## [Instructions to follow]
Switch "Matte" to "Gloss" in the data from the line containing "Caffelatte Matte Soft" through the end, inclusive. Give back only those lines, otherwise unchanged.
[Dataset entries]
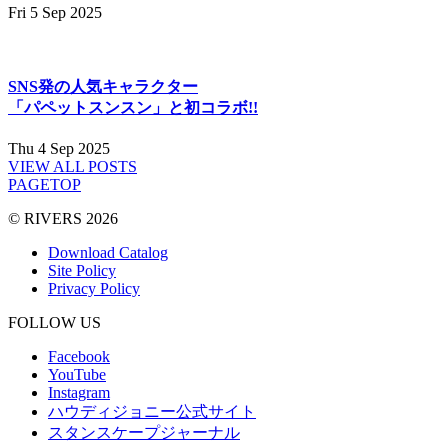
Fri 5 Sep 2025
SNS発の人気キャラクター
「パペットスンスン」と初コラボ!!
Thu 4 Sep 2025
VIEW ALL POSTS
PAGETOP
© RIVERS 2026
Download Catalog
Site Policy
Privacy Policy
FOLLOW US
Facebook
YouTube
Instagram
ハウディジョニー公式サイト
スタンスケープジャーナル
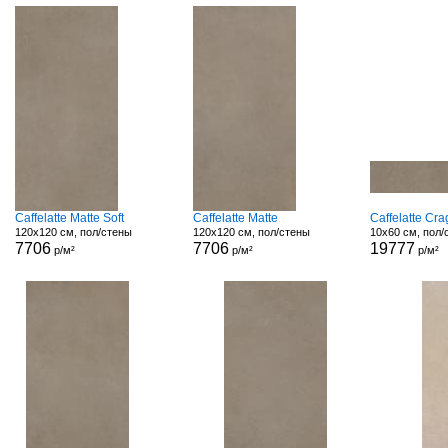
Caffelatte Matte Soft
Caffelatte Matte
Caffelatte Cr
120x120 см, пол/стены
120x120 см, пол/стены
10x60 см, пол/
7706
7706
19777
р/м²
р/м²
р/м²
[/Dataset entries]
## [Answer for this exercise]
Caffelatte Gloss Soft
Caffelatte Gloss
Caffelatte Cr
120x120 см, пол/стены
120x120 см, пол/стены
10x60 см, пол/
7706
7706
19777
р/м²
р/м²
р/м²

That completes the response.